| MATERIAL TO PROCESS |
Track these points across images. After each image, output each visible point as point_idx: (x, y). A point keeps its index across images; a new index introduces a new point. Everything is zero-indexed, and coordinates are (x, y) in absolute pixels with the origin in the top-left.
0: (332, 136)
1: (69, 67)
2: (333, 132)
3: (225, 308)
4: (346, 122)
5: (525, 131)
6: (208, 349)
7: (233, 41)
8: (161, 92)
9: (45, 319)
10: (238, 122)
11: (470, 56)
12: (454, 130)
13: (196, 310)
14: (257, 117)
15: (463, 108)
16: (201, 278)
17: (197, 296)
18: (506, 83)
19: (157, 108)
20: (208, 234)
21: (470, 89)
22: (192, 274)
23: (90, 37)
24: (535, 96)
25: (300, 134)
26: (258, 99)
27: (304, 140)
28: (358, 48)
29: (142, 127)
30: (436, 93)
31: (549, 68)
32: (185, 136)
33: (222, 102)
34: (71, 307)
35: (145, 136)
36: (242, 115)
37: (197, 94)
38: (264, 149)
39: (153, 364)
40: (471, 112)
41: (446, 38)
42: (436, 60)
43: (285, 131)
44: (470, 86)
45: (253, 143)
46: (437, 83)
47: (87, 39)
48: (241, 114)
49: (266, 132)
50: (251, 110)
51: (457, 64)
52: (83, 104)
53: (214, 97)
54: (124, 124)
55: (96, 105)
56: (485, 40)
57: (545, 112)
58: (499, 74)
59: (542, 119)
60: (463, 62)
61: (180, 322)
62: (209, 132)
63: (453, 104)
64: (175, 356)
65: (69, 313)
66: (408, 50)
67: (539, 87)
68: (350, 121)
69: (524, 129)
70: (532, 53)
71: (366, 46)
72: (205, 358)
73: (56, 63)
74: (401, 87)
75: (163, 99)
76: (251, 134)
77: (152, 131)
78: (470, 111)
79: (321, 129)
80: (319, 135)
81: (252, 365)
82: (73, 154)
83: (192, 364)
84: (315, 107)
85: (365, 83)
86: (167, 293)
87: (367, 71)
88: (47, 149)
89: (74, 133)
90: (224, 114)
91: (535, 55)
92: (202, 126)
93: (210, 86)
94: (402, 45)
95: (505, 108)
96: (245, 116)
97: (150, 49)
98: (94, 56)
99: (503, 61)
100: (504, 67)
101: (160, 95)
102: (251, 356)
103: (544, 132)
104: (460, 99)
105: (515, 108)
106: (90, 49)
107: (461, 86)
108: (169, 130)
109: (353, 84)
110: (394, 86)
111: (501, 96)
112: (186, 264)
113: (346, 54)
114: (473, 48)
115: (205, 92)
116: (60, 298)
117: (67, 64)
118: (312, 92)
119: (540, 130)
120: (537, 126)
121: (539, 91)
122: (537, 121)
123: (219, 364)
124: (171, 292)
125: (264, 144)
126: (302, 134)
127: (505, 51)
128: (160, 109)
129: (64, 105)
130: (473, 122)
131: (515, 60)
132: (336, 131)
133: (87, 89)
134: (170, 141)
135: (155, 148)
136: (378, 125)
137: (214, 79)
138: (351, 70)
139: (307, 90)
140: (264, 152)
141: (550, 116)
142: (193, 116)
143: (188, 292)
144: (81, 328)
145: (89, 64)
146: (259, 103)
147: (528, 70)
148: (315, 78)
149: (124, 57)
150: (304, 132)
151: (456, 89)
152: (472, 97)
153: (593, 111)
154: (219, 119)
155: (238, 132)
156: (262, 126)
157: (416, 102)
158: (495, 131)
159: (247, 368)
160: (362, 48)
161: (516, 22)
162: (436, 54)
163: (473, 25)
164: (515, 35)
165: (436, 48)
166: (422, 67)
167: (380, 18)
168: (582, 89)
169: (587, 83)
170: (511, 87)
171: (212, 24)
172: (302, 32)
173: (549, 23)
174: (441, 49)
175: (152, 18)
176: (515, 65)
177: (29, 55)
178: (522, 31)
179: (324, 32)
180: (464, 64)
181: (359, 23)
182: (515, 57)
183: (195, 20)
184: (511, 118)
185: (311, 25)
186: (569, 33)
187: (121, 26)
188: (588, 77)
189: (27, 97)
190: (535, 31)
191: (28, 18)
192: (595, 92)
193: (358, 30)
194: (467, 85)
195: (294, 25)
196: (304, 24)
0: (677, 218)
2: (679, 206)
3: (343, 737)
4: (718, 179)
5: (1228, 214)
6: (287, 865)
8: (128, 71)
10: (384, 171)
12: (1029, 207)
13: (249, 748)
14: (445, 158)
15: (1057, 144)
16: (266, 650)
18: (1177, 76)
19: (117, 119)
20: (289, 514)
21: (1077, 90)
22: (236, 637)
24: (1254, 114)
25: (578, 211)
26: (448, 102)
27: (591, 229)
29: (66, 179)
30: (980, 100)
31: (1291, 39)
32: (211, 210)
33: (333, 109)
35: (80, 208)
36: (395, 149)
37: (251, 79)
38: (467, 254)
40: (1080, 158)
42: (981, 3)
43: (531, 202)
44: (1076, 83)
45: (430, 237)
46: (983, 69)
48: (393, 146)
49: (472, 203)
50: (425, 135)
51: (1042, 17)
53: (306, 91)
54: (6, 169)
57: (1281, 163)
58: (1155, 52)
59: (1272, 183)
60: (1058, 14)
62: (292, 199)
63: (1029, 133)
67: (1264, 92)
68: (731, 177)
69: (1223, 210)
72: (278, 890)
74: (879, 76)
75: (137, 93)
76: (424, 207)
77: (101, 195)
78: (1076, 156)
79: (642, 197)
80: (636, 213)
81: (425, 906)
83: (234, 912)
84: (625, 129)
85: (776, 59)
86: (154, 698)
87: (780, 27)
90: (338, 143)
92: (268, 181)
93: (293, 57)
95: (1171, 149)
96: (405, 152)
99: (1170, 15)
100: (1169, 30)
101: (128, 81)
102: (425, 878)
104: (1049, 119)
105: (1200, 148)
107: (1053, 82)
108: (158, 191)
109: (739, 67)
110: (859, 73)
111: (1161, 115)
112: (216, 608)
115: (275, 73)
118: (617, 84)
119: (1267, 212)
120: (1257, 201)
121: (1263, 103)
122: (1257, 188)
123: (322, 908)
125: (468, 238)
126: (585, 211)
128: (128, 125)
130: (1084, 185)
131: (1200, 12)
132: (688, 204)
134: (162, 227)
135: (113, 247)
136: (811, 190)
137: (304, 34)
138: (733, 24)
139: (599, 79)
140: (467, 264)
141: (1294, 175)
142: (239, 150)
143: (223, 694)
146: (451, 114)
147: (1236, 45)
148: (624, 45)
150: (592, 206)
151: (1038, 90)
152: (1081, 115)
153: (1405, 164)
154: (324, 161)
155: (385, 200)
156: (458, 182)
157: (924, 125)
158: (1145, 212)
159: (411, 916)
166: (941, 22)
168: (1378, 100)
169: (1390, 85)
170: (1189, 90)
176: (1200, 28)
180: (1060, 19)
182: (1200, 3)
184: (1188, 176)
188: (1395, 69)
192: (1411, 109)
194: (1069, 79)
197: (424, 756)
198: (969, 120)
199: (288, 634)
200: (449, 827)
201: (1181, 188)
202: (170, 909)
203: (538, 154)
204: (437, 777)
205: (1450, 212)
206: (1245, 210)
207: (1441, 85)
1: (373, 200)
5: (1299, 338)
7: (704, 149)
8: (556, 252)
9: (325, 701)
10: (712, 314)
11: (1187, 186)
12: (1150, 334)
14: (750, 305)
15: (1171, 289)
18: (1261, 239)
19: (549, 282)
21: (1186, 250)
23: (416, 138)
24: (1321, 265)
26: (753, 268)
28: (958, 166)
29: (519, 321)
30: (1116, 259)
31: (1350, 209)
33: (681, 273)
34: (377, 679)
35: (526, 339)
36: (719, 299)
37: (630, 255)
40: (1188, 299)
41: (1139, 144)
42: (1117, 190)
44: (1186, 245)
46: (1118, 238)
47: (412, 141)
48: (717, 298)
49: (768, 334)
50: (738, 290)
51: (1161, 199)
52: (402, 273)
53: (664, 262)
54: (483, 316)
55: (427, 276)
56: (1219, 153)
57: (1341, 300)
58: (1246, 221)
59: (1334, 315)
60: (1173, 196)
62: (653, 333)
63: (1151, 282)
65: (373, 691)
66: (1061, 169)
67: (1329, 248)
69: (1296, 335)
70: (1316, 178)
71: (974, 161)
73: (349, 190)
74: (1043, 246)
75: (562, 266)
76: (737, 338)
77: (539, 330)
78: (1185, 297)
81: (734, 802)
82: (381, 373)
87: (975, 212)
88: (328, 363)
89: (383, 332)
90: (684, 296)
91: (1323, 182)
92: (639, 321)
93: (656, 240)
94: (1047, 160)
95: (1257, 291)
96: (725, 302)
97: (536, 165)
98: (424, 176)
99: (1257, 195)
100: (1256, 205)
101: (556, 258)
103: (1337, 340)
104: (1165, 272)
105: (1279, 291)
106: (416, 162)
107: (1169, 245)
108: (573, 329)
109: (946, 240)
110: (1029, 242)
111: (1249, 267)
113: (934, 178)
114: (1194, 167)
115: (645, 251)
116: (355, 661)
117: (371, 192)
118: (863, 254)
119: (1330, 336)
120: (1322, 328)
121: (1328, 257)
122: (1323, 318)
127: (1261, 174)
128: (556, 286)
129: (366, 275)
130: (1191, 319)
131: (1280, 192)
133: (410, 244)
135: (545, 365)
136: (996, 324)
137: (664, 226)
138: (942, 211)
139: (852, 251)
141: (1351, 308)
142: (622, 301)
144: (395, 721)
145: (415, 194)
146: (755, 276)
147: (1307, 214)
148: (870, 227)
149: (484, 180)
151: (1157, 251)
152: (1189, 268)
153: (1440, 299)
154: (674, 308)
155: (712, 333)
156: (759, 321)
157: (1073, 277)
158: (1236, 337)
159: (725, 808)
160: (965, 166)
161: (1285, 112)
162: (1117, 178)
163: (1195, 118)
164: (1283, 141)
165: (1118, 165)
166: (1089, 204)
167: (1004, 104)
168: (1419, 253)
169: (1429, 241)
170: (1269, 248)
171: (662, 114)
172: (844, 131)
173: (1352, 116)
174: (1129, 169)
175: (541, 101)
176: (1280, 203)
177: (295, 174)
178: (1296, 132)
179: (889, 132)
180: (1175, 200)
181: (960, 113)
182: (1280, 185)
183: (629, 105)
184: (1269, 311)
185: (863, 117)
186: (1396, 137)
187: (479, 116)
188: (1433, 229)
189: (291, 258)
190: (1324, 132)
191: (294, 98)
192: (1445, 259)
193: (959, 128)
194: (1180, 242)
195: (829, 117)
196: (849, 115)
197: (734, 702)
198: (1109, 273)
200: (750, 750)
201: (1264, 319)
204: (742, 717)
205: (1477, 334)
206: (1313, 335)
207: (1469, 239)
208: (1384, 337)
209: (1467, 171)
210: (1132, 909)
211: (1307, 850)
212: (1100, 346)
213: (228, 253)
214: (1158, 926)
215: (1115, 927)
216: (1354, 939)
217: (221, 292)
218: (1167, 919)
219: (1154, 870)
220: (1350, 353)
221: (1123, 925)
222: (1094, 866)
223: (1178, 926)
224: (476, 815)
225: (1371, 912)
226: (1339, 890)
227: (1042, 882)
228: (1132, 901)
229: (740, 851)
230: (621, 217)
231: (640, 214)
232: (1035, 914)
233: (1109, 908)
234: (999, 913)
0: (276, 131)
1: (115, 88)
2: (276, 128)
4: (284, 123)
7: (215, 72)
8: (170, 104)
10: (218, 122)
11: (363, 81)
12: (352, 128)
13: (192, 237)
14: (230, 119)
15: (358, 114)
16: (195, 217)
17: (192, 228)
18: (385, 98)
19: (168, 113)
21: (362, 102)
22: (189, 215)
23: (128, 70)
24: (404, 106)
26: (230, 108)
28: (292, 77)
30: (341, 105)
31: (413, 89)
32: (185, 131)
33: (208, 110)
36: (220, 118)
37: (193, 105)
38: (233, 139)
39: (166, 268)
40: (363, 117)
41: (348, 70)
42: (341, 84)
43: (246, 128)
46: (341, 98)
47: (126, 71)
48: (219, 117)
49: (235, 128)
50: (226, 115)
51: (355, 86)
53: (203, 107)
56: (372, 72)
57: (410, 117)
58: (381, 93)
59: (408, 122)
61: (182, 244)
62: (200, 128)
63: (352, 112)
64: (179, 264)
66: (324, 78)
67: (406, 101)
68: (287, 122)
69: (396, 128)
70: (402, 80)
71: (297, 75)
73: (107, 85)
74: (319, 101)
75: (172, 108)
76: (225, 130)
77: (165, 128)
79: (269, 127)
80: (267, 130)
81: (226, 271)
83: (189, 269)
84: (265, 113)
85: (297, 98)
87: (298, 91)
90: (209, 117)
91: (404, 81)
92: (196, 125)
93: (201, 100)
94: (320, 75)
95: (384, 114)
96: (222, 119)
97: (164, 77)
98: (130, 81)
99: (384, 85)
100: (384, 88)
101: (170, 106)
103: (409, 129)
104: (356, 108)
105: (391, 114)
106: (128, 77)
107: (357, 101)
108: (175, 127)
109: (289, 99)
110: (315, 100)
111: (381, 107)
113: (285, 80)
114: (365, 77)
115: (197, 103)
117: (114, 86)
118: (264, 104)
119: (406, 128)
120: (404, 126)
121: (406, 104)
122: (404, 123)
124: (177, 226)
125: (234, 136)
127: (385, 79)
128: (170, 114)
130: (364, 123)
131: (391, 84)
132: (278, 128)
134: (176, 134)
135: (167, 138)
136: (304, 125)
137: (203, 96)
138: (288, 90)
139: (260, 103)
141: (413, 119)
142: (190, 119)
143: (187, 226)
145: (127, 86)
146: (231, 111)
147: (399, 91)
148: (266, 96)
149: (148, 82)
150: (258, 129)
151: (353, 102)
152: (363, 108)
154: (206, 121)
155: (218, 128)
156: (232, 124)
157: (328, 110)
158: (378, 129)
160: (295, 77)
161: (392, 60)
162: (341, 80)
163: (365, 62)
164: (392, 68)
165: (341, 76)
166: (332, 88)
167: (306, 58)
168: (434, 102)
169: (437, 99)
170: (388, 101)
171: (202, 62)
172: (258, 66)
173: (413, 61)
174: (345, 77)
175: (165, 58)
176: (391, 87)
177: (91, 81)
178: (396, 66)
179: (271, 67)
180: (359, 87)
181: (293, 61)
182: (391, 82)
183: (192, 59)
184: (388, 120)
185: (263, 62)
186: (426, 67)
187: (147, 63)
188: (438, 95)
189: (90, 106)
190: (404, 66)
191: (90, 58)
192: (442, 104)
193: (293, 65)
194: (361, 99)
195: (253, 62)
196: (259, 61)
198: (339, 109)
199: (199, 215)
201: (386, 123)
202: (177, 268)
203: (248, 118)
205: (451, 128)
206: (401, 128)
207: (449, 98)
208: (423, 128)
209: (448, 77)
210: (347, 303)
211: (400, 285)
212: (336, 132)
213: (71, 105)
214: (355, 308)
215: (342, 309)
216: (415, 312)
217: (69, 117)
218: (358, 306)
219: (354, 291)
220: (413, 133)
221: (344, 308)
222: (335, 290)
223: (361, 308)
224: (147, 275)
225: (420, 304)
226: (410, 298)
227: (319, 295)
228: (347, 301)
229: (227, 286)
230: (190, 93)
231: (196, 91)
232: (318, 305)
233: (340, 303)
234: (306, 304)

| EXERCISE PROMPT |
Taking the lines above, repeat exactly those from the line that contains "84: (315, 107)" through the line that contains "195: (294, 25)", and both of those lines as well. Include nothing else.

| WRITTEN REPLY |
84: (315, 107)
85: (365, 83)
86: (167, 293)
87: (367, 71)
88: (47, 149)
89: (74, 133)
90: (224, 114)
91: (535, 55)
92: (202, 126)
93: (210, 86)
94: (402, 45)
95: (505, 108)
96: (245, 116)
97: (150, 49)
98: (94, 56)
99: (503, 61)
100: (504, 67)
101: (160, 95)
102: (251, 356)
103: (544, 132)
104: (460, 99)
105: (515, 108)
106: (90, 49)
107: (461, 86)
108: (169, 130)
109: (353, 84)
110: (394, 86)
111: (501, 96)
112: (186, 264)
113: (346, 54)
114: (473, 48)
115: (205, 92)
116: (60, 298)
117: (67, 64)
118: (312, 92)
119: (540, 130)
120: (537, 126)
121: (539, 91)
122: (537, 121)
123: (219, 364)
124: (171, 292)
125: (264, 144)
126: (302, 134)
127: (505, 51)
128: (160, 109)
129: (64, 105)
130: (473, 122)
131: (515, 60)
132: (336, 131)
133: (87, 89)
134: (170, 141)
135: (155, 148)
136: (378, 125)
137: (214, 79)
138: (351, 70)
139: (307, 90)
140: (264, 152)
141: (550, 116)
142: (193, 116)
143: (188, 292)
144: (81, 328)
145: (89, 64)
146: (259, 103)
147: (528, 70)
148: (315, 78)
149: (124, 57)
150: (304, 132)
151: (456, 89)
152: (472, 97)
153: (593, 111)
154: (219, 119)
155: (238, 132)
156: (262, 126)
157: (416, 102)
158: (495, 131)
159: (247, 368)
160: (362, 48)
161: (516, 22)
162: (436, 54)
163: (473, 25)
164: (515, 35)
165: (436, 48)
166: (422, 67)
167: (380, 18)
168: (582, 89)
169: (587, 83)
170: (511, 87)
171: (212, 24)
172: (302, 32)
173: (549, 23)
174: (441, 49)
175: (152, 18)
176: (515, 65)
177: (29, 55)
178: (522, 31)
179: (324, 32)
180: (464, 64)
181: (359, 23)
182: (515, 57)
183: (195, 20)
184: (511, 118)
185: (311, 25)
186: (569, 33)
187: (121, 26)
188: (588, 77)
189: (27, 97)
190: (535, 31)
191: (28, 18)
192: (595, 92)
193: (358, 30)
194: (467, 85)
195: (294, 25)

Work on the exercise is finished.